Adquirió fama, popularidad, fue Pichichi dos temporadas en España, ganó la Copa del Rey del 79, siempre con la señera por montera. En la capital de España nunca le perdonarán que no fichara por el Real Madrid y en Barcelona que hiciera sombra a Johan Cruyff. Pero los zarpazos del destino se llevaron por delante lo que creíamos duradero e ilusionante, problemas con su clavícula comenzaron a mermarlo físicamente. La estrella se empezó a apagar a base de patadas y juego sucio.

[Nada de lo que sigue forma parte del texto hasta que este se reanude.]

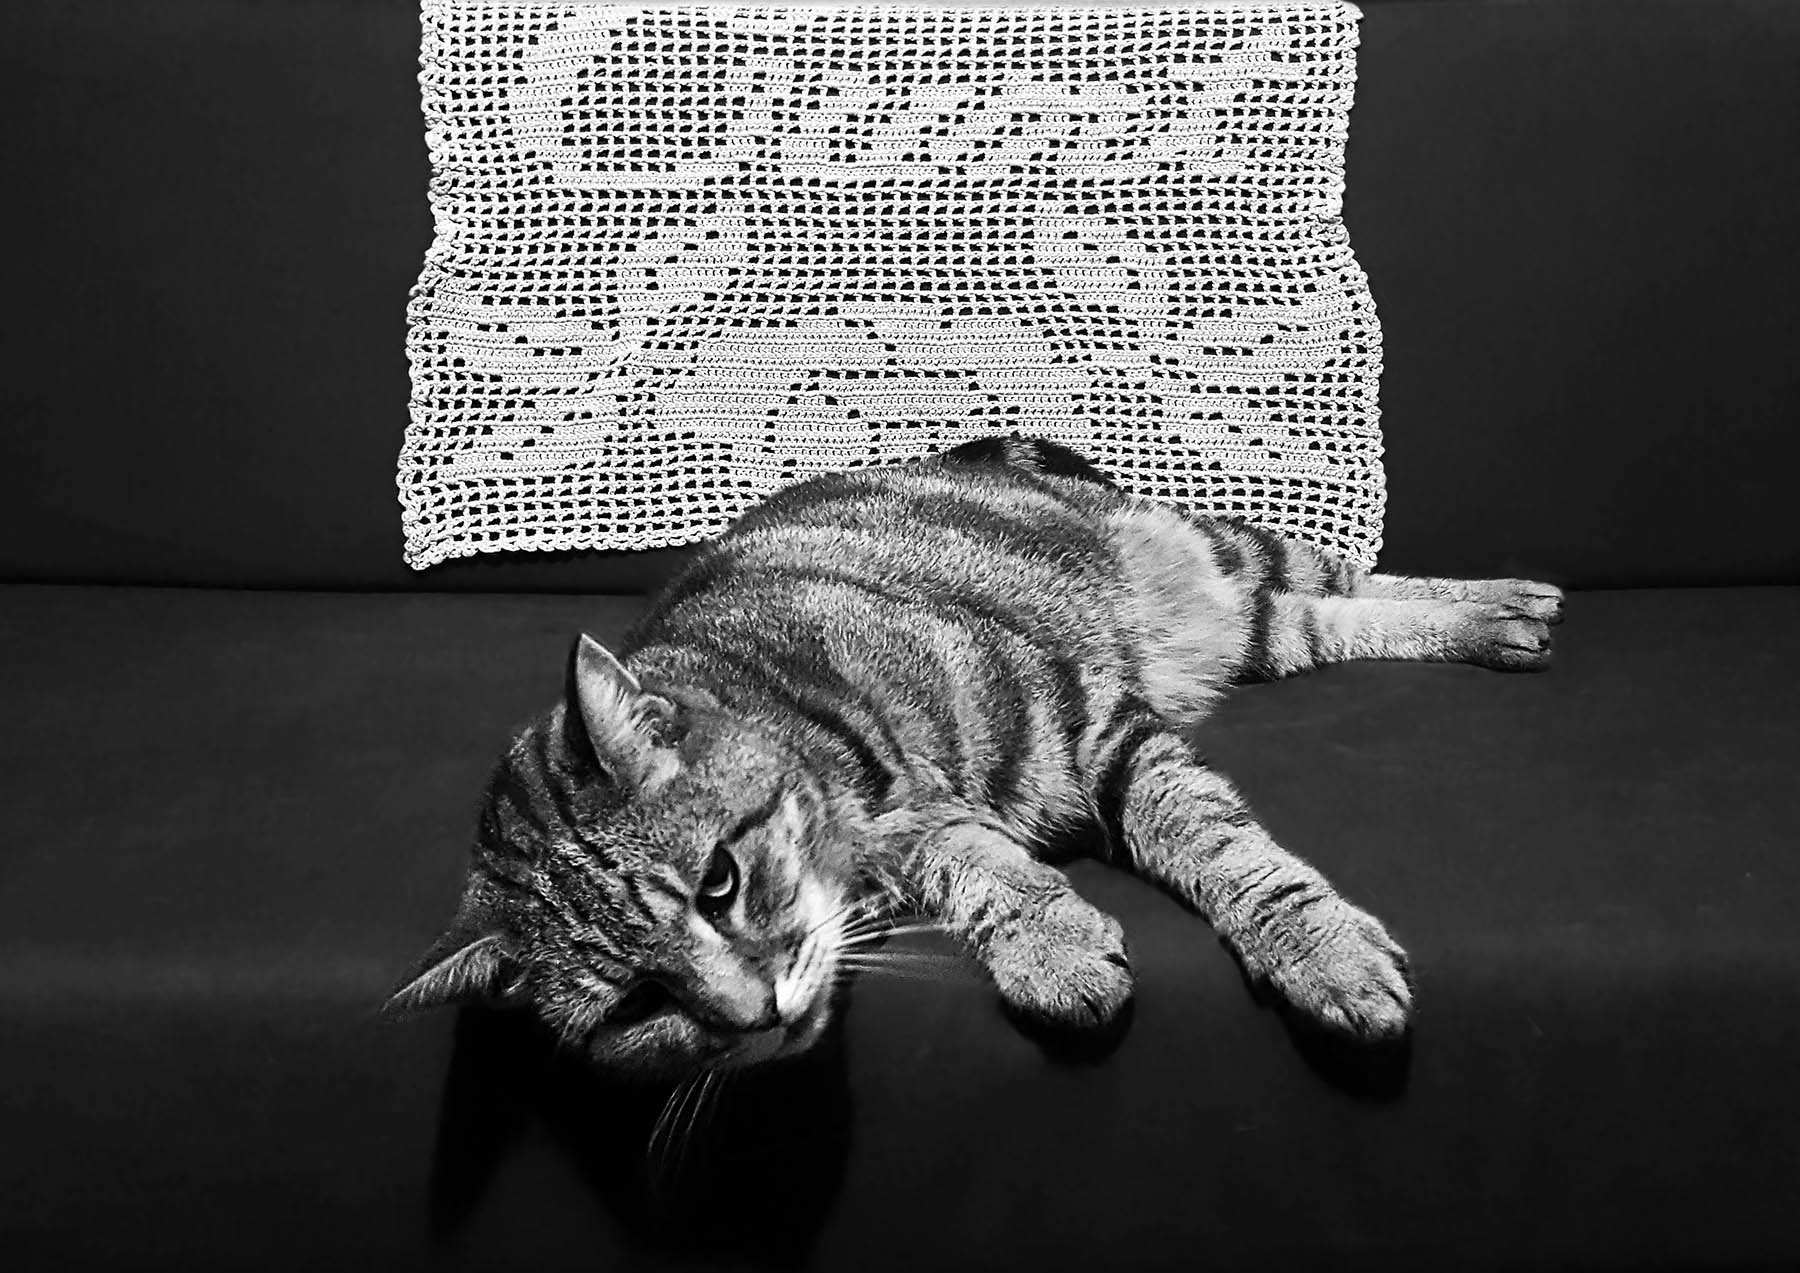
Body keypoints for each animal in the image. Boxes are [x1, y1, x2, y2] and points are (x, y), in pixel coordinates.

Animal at [394, 437, 1562, 1073]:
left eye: (718, 883)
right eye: (637, 1008)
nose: (750, 1018)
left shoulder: (1093, 724)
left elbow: (1218, 846)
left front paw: (1318, 950)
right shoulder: (934, 833)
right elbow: (985, 869)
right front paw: (1051, 941)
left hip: (1216, 559)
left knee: (1346, 575)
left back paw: (1505, 605)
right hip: (1255, 620)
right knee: (1326, 615)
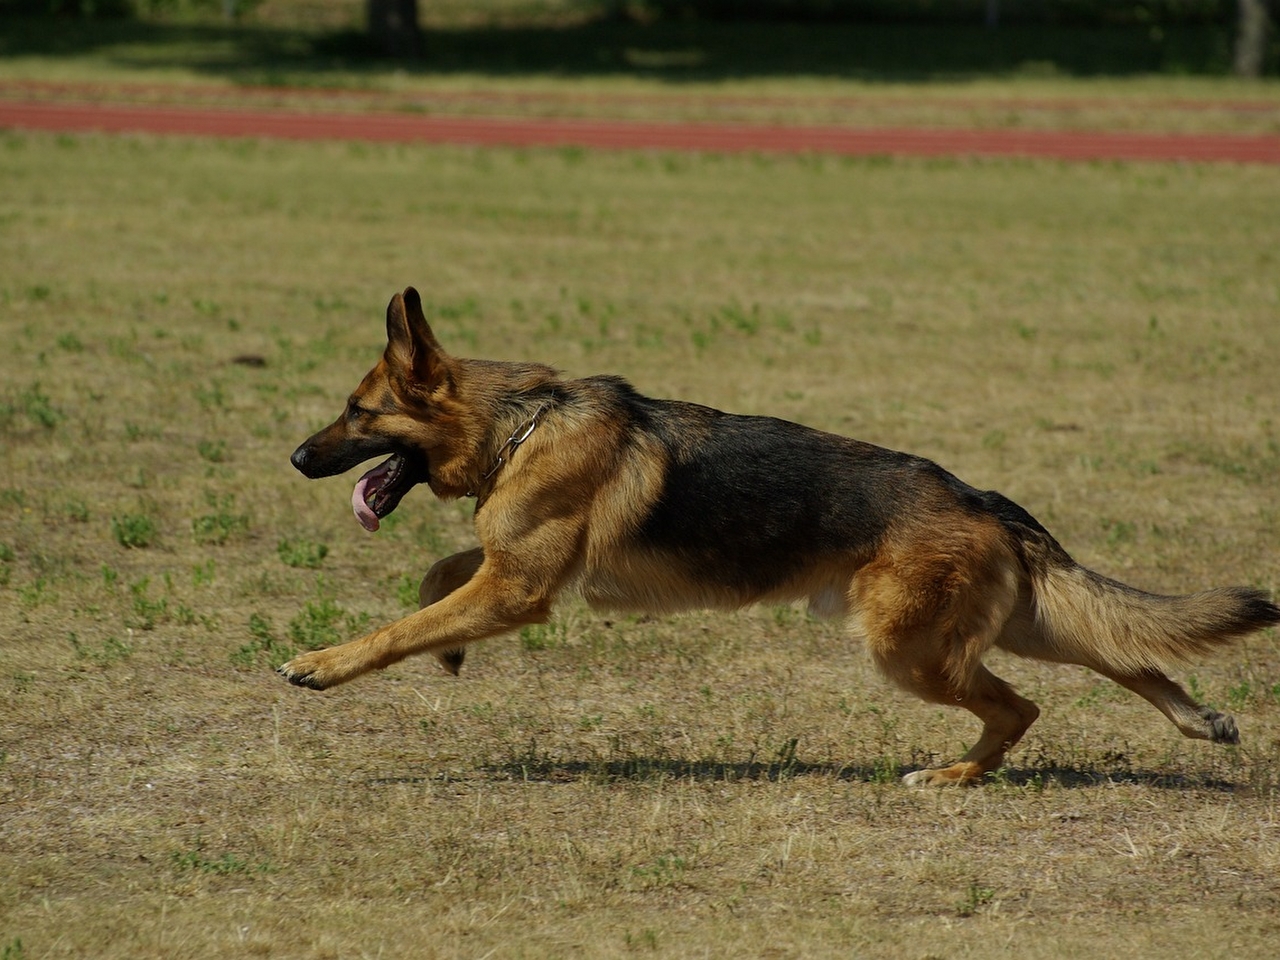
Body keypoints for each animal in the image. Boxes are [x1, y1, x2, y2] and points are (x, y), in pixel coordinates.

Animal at [282, 288, 1280, 788]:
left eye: (357, 412)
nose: (294, 457)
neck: (522, 423)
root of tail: (985, 500)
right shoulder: (510, 573)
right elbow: (439, 580)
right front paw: (446, 650)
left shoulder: (517, 589)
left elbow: (403, 626)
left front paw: (324, 663)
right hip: (1007, 624)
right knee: (1123, 651)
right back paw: (1198, 719)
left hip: (910, 650)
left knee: (1022, 707)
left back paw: (954, 776)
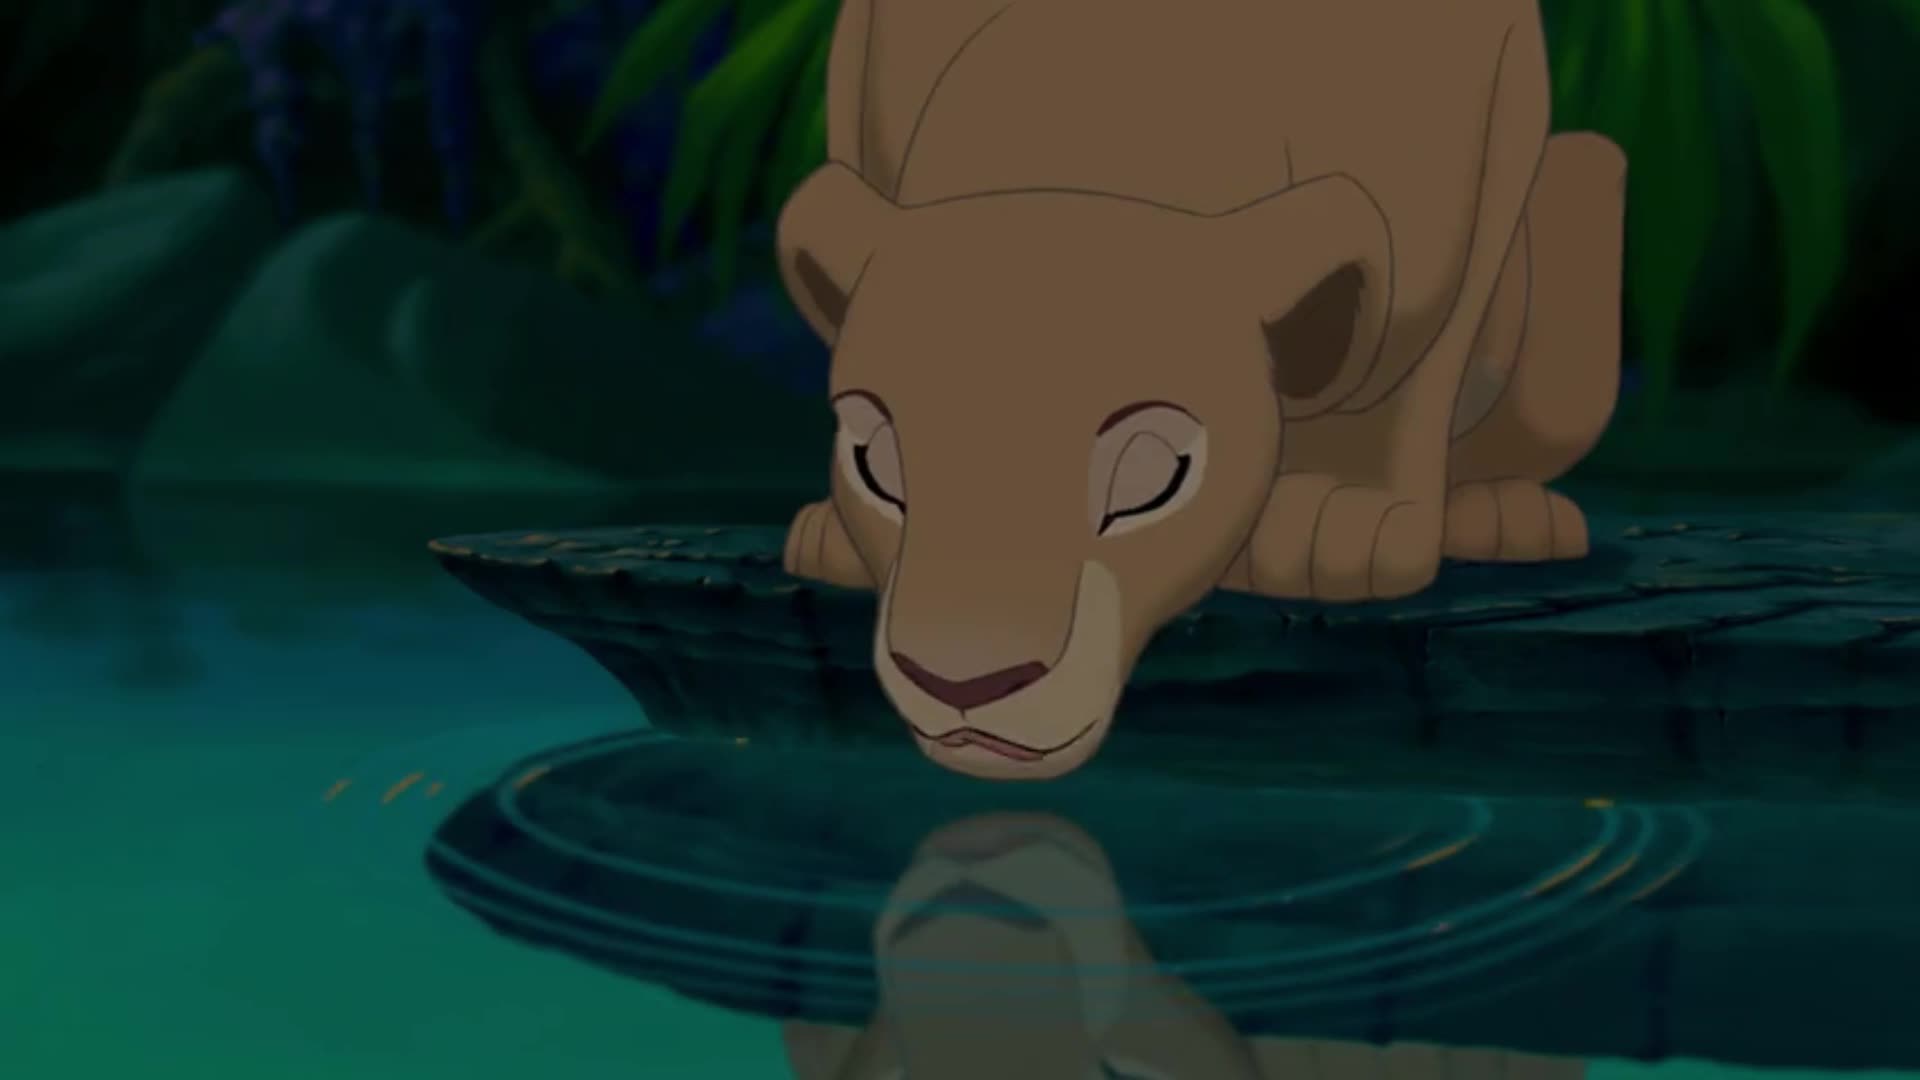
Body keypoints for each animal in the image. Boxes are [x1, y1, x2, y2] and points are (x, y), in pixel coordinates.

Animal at [775, 0, 1625, 780]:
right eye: (874, 460)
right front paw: (833, 537)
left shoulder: (1494, 93)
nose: (962, 683)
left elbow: (1419, 371)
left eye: (1150, 476)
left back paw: (1506, 518)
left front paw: (1339, 520)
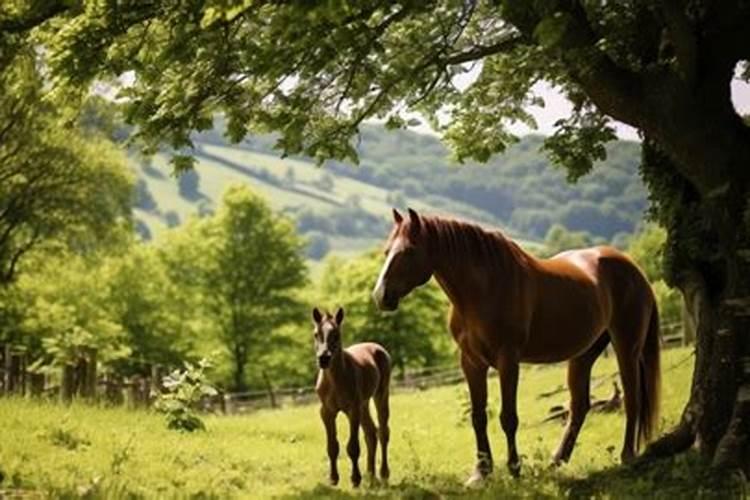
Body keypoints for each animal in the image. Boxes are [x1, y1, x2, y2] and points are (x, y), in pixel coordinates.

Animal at [312, 306, 394, 486]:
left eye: (336, 334)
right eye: (316, 334)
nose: (323, 358)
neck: (335, 381)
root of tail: (376, 347)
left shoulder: (352, 410)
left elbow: (353, 447)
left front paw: (355, 479)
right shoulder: (326, 412)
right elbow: (332, 446)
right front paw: (333, 478)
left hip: (380, 395)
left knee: (383, 432)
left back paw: (383, 473)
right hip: (364, 404)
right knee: (371, 433)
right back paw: (370, 475)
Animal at [374, 208, 660, 484]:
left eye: (409, 251)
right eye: (387, 251)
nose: (380, 296)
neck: (483, 289)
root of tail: (634, 268)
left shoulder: (508, 360)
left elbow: (508, 418)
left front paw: (514, 469)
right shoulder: (471, 363)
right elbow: (478, 417)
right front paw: (481, 472)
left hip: (626, 346)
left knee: (632, 398)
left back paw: (627, 455)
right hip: (583, 354)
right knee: (579, 407)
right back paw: (556, 461)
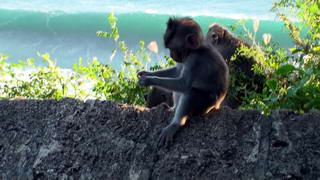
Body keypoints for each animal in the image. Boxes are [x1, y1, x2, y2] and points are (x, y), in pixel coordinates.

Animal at [137, 16, 228, 147]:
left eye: (173, 48)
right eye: (169, 49)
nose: (171, 55)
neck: (196, 49)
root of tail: (217, 105)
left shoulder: (194, 60)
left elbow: (183, 84)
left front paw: (148, 80)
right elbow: (177, 72)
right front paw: (146, 73)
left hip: (206, 105)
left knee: (190, 93)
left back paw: (176, 124)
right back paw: (173, 108)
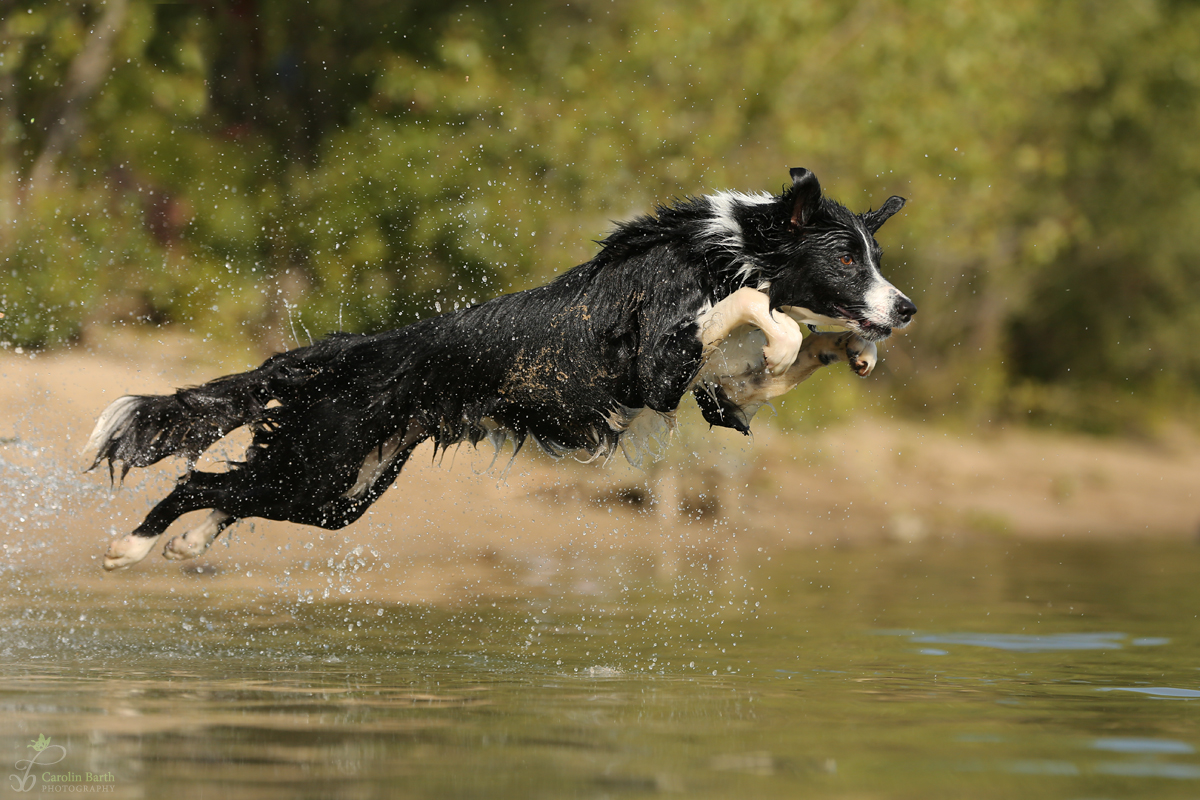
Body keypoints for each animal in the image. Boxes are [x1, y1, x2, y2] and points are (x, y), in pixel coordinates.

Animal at [88, 167, 912, 568]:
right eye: (845, 259)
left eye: (874, 256)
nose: (904, 308)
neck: (723, 247)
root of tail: (336, 350)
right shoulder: (653, 368)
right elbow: (761, 313)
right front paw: (784, 333)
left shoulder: (707, 390)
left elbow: (785, 355)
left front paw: (853, 348)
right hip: (323, 464)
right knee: (197, 481)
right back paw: (129, 547)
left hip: (340, 489)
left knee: (231, 489)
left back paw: (189, 543)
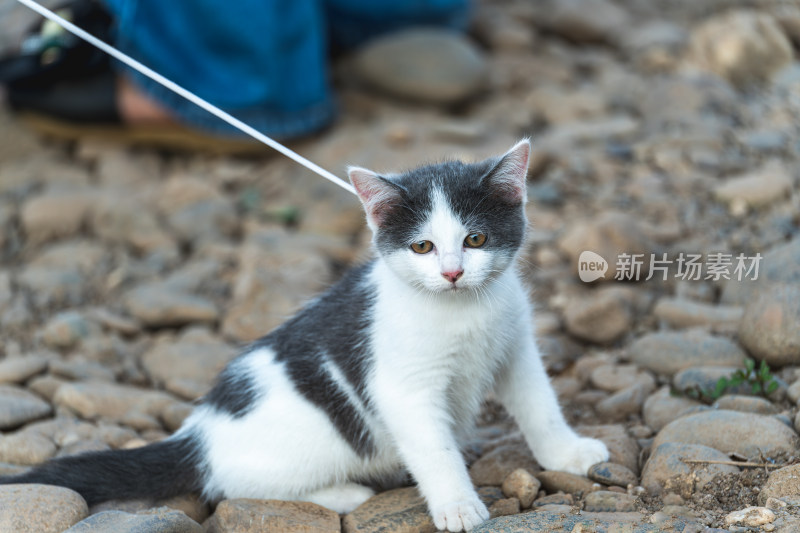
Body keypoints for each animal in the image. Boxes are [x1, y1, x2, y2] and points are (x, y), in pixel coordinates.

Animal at [3, 141, 608, 532]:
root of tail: (198, 433)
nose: (454, 272)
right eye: (422, 247)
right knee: (228, 485)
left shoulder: (514, 346)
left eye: (475, 239)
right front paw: (458, 506)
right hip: (295, 447)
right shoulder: (402, 388)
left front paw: (568, 454)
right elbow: (432, 447)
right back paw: (342, 491)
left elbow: (539, 404)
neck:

Como decía Hurace Greely, periodista norteamericano del siglo XIX, la fama es un efluvio; la popularidad, un accidente; las riquezas, efímeras. Sólo una cosa perdura; el carácter. El carácter de Kempes celebrando los goles con sus compañeros, sin las excentricidades actuales, con los brazos levantados y la melena al aire. El carácter humilde de quien le quitaba importancia a las cosas. Tanto, que el primer año que consiguió ser Pichichi se enteró en el campo porque un compañero fue a felicitarlo, él no tenía ni idea.

Sería bueno que Kempes forme parte de nuestro escudo para siempre y así pueda ejercer de abuelo cerca de sus nietos valencianos. La fama desaparece pero el agradecimiento es eterno a un jugador que se siente orgulloso de su pasado como valencianista.